Two main strategies are tested:
*A baseline approach that bets based solely on predicted probabilities. *A refined value betting strategy that filters bets using EV thresholds to focus on situations with theoretical edge.
The model was trained using historical football match data up to the end of the 2023–24 season, including engineered features such as:
Team form (last 5 matches); Goal averages scored/conceded; Win rates All features were carefully calculated to avoid data leakage so a walk-forward validation approach was implemented: At each point in time, the model is retrained on all prior data, then used to predict the probability of Over 2.5 goals for the next match. The classifier used was XGBoost (XGBClassifier) with feature scaling applied via StandardScaler. The result is a file (walk_forward_test_set.csv) containing out-of-sample predictions for the entire 2024–25 season.
In the initial approach:
*A bet was placed on Over if ProbOver2.5 > 0.5, and Under otherwise. *A fixed stake of €100 per match was used. *Every prediction was converted into a bet regardless of expected value.
Limitations:
Many bets were placed without edge. This led to inconsistent returns and validated the need to include market odds and value filtering. This version served as a baseline to compare against more refined strategies.
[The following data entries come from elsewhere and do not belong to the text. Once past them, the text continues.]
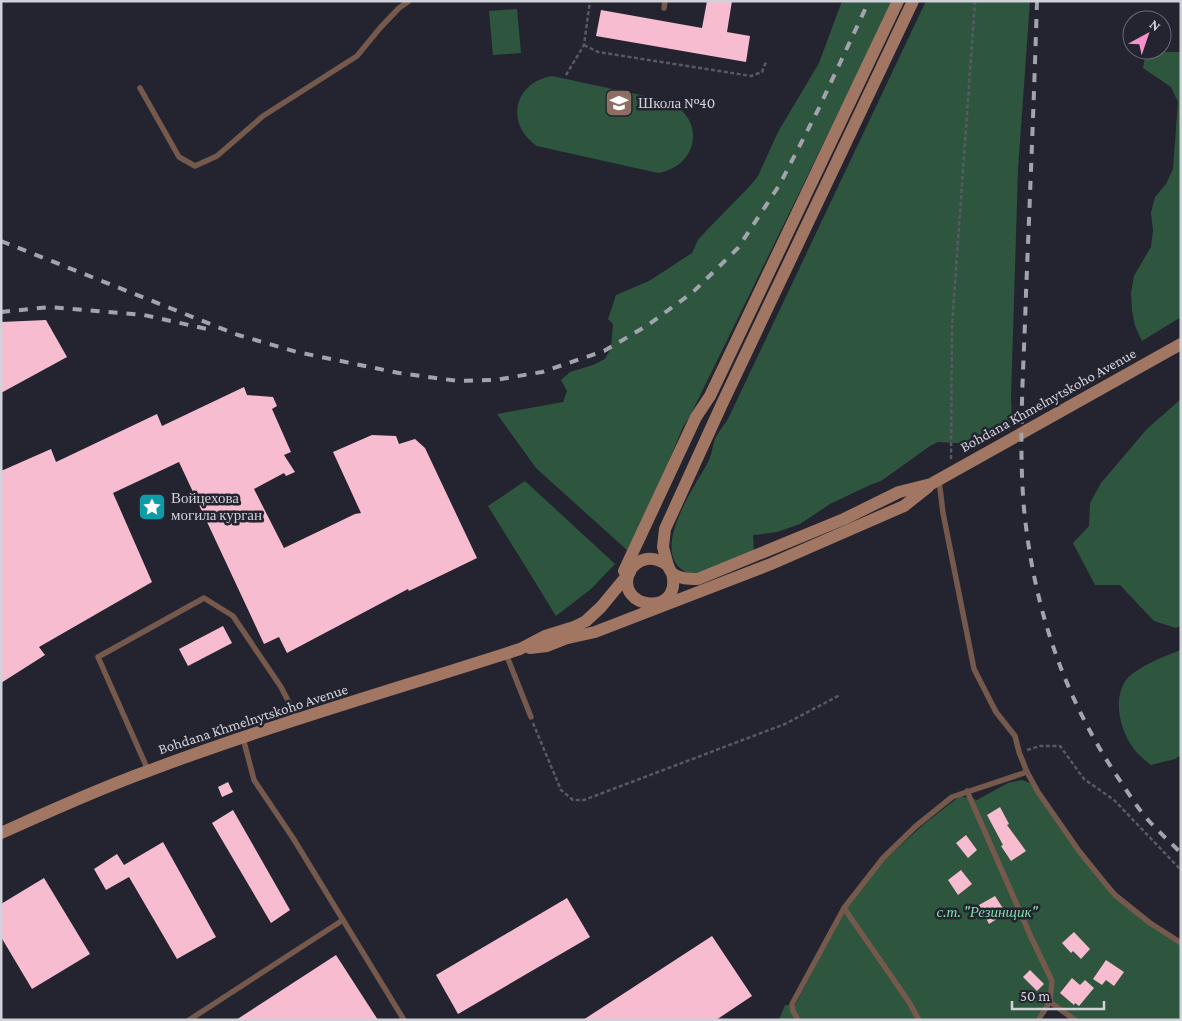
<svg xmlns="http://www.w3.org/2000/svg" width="1182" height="1021" font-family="'Crimson Pro',serif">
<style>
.green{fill:#2e563e}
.building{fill:#f7bccf}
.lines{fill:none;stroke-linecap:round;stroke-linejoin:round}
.path{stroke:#595964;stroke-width:2.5;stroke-dasharray:4 2.5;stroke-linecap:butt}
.lane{stroke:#74594c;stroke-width:5.5}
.secondary{stroke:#a17662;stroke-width:12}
.rail{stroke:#a3a3ac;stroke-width:4;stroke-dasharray:9 9;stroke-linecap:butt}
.labels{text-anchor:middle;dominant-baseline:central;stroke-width:5;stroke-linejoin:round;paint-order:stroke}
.poi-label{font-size:15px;fill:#d0d1d9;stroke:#242430;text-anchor:start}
.street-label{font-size:15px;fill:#d0d1d9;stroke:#242430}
.park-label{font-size:15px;font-style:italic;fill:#7fdda5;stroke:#242430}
</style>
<rect width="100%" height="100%" fill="#242430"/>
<g class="green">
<path d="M842 1H893L690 416 683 427 668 463 628 551 536 468 497 414 563 402 567 391 561 380 570 372 593 365 605 359 611 348 613 324 608 319 616 295 649 281 692 253 698 240 706 231 750 186 758 176 778 132 819 63Z"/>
<path d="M926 1H1030L1018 169 1011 397 1012 421 973 444 938 442 930 446 881 481 870 485 830 504 800 524 777 532 753 535 754 551 695 575C691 573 687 573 684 571 650 550 695 486 707 464 711 457 712 450 714 442 717 434 723 426 728 419Z"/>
<path d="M517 9 521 53 493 55 489 11Z"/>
<path d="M1146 52H1181V317L1142 341 1135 326 1132 310 1131 293 1134 276 1151 247 1153 230 1151 213 1155 197 1166 184 1173 169 1178 102 1171 87 1143 68Z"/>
<path d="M552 76 664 100C706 115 701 165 658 173L537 146C505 124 513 83 552 76Z"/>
<path d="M1181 399V626L1176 628 1154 621 1120 585H1095L1073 543 1089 526 1090 503 1101 483 1147 429Z"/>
<path d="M525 481 615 564 591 589 556 616 488 506Z"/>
<path d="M1181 650V755L1175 759 1151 765C1145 760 1138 755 1134 749 1121 732 1113 703 1124 683 1133 668 1165 656 1181 650Z"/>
<path d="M1022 780 1030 783 1037 792 1103 883 1181 945V1020H1078L1058 1005H1046L1034 1020H779L785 1005H795L836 927 851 902 881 863 924 824 960 796 977 800 1008 783Z"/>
</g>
<g class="building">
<path d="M707 1H732L727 32 750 36 746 62 596 36 601 10 702 28Z"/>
<path d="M46 320 67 357 1 393V322Z"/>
<path d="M244 387 247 395 273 397 277 406 272 409 291 452 284 455 295 472 286 476 284 473 254 489 284 548 355 514 361 513 333 452 372 435 396 436 399 444 415 439 425 448 477 558 409 591 408 589 287 653 279 637 264 644 179 462 113 493 152 582 39 647 45 655 1 683V471L51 449 56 462 157 414 162 426Z"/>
<path d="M223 626 232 643 188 666 179 649Z"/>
<path d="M228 782 233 792 222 797 218 787Z"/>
<path d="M1000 807 1009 824 1007 825 1026 851 1011 861 1001 846 1003 845 987 815Z"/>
<path d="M233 810 290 910 271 923 212 823Z"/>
<path d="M966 835 977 850 968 858 956 843Z"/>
<path d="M163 842 216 937 177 959 129 877 106 890 94 869 117 854 124 865Z"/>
<path d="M961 870 972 884 958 895 948 880Z"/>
<path d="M44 878 90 954 32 989 1 937V904Z"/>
<path d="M995 896 1006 913 989 924 979 905Z"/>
<path d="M567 898 590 937 458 1014 436 975Z"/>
<path d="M1074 932 1090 949 1081 959 1073 951 1071 953 1062 943Z"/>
<path d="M712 936 752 996 716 1020H583Z"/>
<path d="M336 955 378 1020H236Z"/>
<path d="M1106 960 1124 972 1114 986 1106 980 1102 985 1093 979Z"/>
<path d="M1030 970 1044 984 1037 991 1023 977Z"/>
<path d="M1072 978 1080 985 1085 980 1094 988 1079 1006 1075 1003 1074 1005 1060 993Z"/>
</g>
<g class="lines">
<g class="path">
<path d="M584 45 598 52 751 76 762 72 766 62"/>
<path d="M566 75 584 45 590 1"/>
<path d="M951 459 952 326 975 1"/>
<path d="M533 723 561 790 573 800H584L785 724 840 695"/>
<path d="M1027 750 1040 746H1060L1084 779 1114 800 1181 870"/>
</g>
<g class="lane">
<path d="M664 8 665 1"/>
<path d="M140 88 179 157 195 166 217 156 263 116 357 56 380 28 399 8 409 1"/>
<path d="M939 480 943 513 974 669 996 712 1015 736 1019 752 1027 772 1038 792 1079 851 1104 882 1115 895 1150 923 1181 943"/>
<path d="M506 654 531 717"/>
<path d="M243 738 254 780 293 838 404 1020"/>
<path d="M148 770 98 657 204 598 233 616 281 687 298 720"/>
<path d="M967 791 1031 937 1052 981 1050 1002 1038 1020"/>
<path d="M844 908 909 1002 919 1020"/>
<path d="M1050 1002 1075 1020"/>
<path d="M189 1020 343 920"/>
<path d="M798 1020 793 1011 792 1004 844 908 883 858 916 826 952 797 1027 772"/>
</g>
<g class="secondary">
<path d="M668 566 663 547 665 529 722 404 913 1"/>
<path d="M624 571 696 417 710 396 898 1"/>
<path d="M672 573C683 618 615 609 629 573 632 566 639 560 647 559 654 558 663 561 668 566 669 568 670 571 672 573 679 579 689 579 698 579L844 519 899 492 931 484 1181 344"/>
<path d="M568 638 595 632 771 564 904 506 928 487"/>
<path d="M530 648 547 646 575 635"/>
<path d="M1 833C50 811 98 789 148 771 270 725 396 689 520 649L545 636 574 627 586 621 601 607 630 572"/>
</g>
<g class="rail">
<path d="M1037 1C1034 99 1030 196 1026 293 1024 364 1018 438 1024 509 1034 610 1065 701 1123 785 1131 797 1139 810 1149 821 1159 832 1170 842 1181 853"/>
<path d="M1 241 238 335 297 352 399 373 458 381 495 380 542 372 604 351 648 325 693 292 738 248 780 184 818 110 869 1"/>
<path d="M1 312 50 307 144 315 207 329"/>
</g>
</g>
<defs>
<g id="school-square" transform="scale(1.4375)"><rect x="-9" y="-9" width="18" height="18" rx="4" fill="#8d6e63" stroke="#242430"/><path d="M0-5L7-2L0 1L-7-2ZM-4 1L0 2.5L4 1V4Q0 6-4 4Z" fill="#fff"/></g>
<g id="sight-square" transform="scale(1.4375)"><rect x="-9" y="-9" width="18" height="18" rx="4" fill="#0f9aa8" stroke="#242430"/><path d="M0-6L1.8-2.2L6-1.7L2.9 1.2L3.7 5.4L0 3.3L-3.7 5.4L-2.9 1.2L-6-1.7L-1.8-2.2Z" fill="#fff"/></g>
</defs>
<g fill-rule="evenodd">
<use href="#school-square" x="619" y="103"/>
<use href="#sight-square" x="152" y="507"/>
</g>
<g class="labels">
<g class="poi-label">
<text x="638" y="103">Школа №40</text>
<text x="171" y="498">Войцехова<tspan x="171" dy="17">могила курган</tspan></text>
</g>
<g class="street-label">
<text transform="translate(1048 400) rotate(-29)">Bohdana Khmelnytskoho Avenue</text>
<text transform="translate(253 719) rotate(-18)">Bohdana Khmelnytskoho Avenue</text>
</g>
<g class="park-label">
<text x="987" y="912">с.т. "Резинщик"</text>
</g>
</g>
<rect width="1182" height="1021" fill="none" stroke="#d0d1d9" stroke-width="5"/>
<g transform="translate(1147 35) rotate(40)"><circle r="24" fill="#242430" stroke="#696974"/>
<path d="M0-4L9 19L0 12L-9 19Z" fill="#f790cd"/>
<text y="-8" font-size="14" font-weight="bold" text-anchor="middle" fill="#d0d1d9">N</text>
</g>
<path d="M1012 1001v8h92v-8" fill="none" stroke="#d0d1d9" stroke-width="2.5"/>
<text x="1020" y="1001" font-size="15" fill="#d0d1d9" stroke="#242430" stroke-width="4" paint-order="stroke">50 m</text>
</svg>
To improve results, I added expected value (EV) filtering.
For each match:
Places a bet only if the EV of one outcome is above a given threshold (e.g., 1.05), and Chooses the side with the higher EV. We tested multiple thresholds and we recorded the performance metrics of the best one. The threshold with the highest ROI was selected as the optimal strategy.
After applying a machine learning-based approach to model the probability of Over 2.5 goals in football matches, and combining it with bookmaker odds, we evaluated the profitability of a value betting strategy based on expected value (EV). The use of a high EV threshold (1.50) allowed the strategy to avoid marginal bets and focus only on the most mispriced opportunities in the market.